> _Dataset entries_
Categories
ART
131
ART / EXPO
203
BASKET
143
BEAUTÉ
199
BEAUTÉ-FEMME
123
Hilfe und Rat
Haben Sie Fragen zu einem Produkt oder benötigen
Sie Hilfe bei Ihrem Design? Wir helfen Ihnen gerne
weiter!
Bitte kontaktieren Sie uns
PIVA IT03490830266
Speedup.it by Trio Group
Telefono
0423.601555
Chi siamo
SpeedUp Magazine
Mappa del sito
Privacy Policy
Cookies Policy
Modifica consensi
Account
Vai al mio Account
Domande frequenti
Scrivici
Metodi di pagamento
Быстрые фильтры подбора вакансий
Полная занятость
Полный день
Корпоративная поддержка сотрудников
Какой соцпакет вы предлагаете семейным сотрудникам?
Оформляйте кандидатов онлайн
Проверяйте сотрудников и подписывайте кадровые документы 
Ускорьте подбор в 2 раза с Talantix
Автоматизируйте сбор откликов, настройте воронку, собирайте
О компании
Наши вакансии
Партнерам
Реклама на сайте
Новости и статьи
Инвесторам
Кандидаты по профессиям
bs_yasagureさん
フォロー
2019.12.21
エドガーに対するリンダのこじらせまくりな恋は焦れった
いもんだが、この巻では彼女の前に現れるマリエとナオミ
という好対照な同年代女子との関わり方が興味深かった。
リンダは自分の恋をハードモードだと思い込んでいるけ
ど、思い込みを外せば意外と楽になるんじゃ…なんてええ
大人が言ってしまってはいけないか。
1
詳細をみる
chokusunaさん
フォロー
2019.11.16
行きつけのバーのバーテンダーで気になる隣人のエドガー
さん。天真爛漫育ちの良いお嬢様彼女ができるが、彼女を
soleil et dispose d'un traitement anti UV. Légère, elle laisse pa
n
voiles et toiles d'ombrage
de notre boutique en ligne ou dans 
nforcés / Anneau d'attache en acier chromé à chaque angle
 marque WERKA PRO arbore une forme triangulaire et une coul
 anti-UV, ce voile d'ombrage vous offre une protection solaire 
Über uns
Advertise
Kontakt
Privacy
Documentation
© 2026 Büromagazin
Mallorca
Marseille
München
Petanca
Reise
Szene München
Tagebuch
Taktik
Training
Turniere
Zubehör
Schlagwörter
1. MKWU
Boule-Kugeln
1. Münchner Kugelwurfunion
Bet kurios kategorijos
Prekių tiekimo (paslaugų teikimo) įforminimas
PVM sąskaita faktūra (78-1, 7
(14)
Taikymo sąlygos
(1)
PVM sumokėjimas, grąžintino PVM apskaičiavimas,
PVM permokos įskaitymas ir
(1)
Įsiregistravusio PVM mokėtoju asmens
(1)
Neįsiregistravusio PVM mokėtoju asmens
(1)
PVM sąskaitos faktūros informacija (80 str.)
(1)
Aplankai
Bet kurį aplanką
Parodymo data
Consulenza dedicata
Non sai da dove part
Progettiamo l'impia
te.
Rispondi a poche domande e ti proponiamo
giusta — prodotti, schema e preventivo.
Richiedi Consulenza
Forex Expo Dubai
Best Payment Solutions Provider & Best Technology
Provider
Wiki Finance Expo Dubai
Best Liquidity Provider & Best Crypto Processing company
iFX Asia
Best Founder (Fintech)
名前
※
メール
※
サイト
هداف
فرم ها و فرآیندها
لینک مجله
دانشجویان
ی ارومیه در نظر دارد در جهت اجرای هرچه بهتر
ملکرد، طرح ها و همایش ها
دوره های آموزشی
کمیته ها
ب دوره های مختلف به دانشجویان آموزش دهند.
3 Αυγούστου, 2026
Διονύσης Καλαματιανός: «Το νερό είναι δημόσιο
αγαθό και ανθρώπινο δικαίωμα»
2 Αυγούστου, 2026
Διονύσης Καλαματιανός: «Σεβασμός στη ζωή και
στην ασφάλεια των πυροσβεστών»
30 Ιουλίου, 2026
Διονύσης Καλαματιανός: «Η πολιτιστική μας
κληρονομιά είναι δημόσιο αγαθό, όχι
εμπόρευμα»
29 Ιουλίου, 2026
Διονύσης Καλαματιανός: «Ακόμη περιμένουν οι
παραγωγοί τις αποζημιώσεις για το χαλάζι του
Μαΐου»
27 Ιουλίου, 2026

> _To do_
Render every line above as a JSON list of strings, one string per line, leaving out any blank lines.

> _Task response_
[
  "Categories",
  "ART",
  "131",
  "ART / EXPO",
  "203",
  "BASKET",
  "143",
  "BEAUTÉ",
  "199",
  "BEAUTÉ-FEMME",
  "123",
  "Hilfe und Rat",
  "Haben Sie Fragen zu einem Produkt oder benötigen",
  "Sie Hilfe bei Ihrem Design? Wir helfen Ihnen gerne",
  "weiter!",
  "Bitte kontaktieren Sie uns",
  "PIVA IT03490830266",
  "Speedup.it by Trio Group",
  "Telefono",
  "0423.601555",
  "Chi siamo",
  "SpeedUp Magazine",
  "Mappa del sito",
  "Privacy Policy",
  "Cookies Policy",
  "Modifica consensi",
  "Account",
  "Vai al mio Account",
  "Domande frequenti",
  "Scrivici",
  "Metodi di pagamento",
  "Быстрые фильтры подбора вакансий",
  "Полная занятость",
  "Полный день",
  "Корпоративная поддержка сотрудников",
  "Какой соцпакет вы предлагаете семейным сотрудникам?",
  "Оформляйте кандидатов онлайн",
  "Проверяйте сотрудников и подписывайте кадровые документы ",
  "Ускорьте подбор в 2 раза с Talantix",
  "Автоматизируйте сбор откликов, настройте воронку, собирайте",
  "О компании",
  "Наши вакансии",
  "Партнерам",
  "Реклама на сайте",
  "Новости и статьи",
  "Инвесторам",
  "Кандидаты по профессиям",
  "bs_yasagureさん",
  "フォロー",
  "2019.12.21",
  "エドガーに対するリンダのこじらせまくりな恋は焦れった",
  "いもんだが、この巻では彼女の前に現れるマリエとナオミ",
  "という好対照な同年代女子との関わり方が興味深かった。",
  "リンダは自分の恋をハードモードだと思い込んでいるけ",
  "ど、思い込みを外せば意外と楽になるんじゃ…なんてええ",
  "大人が言ってしまってはいけないか。",
  "1",
  "詳細をみる",
  "chokusunaさん",
  "フォロー",
  "2019.11.16",
  "行きつけのバーのバーテンダーで気になる隣人のエドガー",
  "さん。天真爛漫育ちの良いお嬢様彼女ができるが、彼女を",
  "soleil et dispose d'un traitement anti UV. Légère, elle laisse pa",
  "n",
  "voiles et toiles d'ombrage",
  "de notre boutique en ligne ou dans ",
  "nforcés / Anneau d'attache en acier chromé à chaque angle",
  " marque WERKA PRO arbore une forme triangulaire et une coul",
  " anti-UV, ce voile d'ombrage vous offre une protection solaire ",
  "Über uns",
  "Advertise",
  "Kontakt",
  "Privacy",
  "Documentation",
  "© 2026 Büromagazin",
  "Mallorca",
  "Marseille",
  "München",
  "Petanca",
  "Reise",
  "Szene München",
  "Tagebuch",
  "Taktik",
  "Training",
  "Turniere",
  "Zubehör",
  "Schlagwörter",
  "1. MKWU",
  "Boule-Kugeln",
  "1. Münchner Kugelwurfunion",
  "Bet kurios kategorijos",
  "Prekių tiekimo (paslaugų teikimo) įforminimas",
  "PVM sąskaita faktūra (78-1, 7",
  "(14)",
  "Taikymo sąlygos",
  "(1)",
  "PVM sumokėjimas, grąžintino PVM apskaičiavimas,",
  "PVM permokos įskaitymas ir",
  "(1)",
  "Įsiregistravusio PVM mokėtoju asmens",
  "(1)",
  "Neįsiregistravusio PVM mokėtoju asmens",
  "(1)",
  "PVM sąskaitos faktūros informacija (80 str.)",
  "(1)",
  "Aplankai",
  "Bet kurį aplanką",
  "Parodymo data",
  "Consulenza dedicata",
  "Non sai da dove part",
  "Progettiamo l'impia",
  "te.",
  "Rispondi a poche domande e ti proponiamo",
  "giusta — prodotti, schema e preventivo.",
  "Richiedi Consulenza",
  "Forex Expo Dubai",
  "Best Payment Solutions Provider & Best Technology",
  "Provider",
  "Wiki Finance Expo Dubai",
  "Best Liquidity Provider & Best Crypto Processing company",
  "iFX Asia",
  "Best Founder (Fintech)",
  "名前",
  "※",
  "メール",
  "※",
  "サイト",
  "هداف",
  "فرم ها و فرآیندها",
  "لینک مجله",
  "دانشجویان",
  "ی ارومیه در نظر دارد در جهت اجرای هرچه بهتر",
  "ملکرد، طرح ها و همایش ها",
  "دوره های آموزشی",
  "کمیته ها",
  "ب دوره های مختلف به دانشجویان آموزش دهند.",
  "3 Αυγούστου, 2026",
  "Διονύσης Καλαματιανός: «Το νερό είναι δημόσιο",
  "αγαθό και ανθρώπινο δικαίωμα»",
  "2 Αυγούστου, 2026",
  "Διονύσης Καλαματιανός: «Σεβασμός στη ζωή και",
  "στην ασφάλεια των πυροσβεστών»",
  "30 Ιουλίου, 2026",
  "Διονύσης Καλαματιανός: «Η πολιτιστική μας",
  "κληρονομιά είναι δημόσιο αγαθό, όχι",
  "εμπόρευμα»",
  "29 Ιουλίου, 2026",
  "Διονύσης Καλαματιανός: «Ακόμη περιμένουν οι",
  "παραγωγοί τις αποζημιώσεις για το χαλάζι του",
  "Μαΐου»",
  "27 Ιουλίου, 2026"
]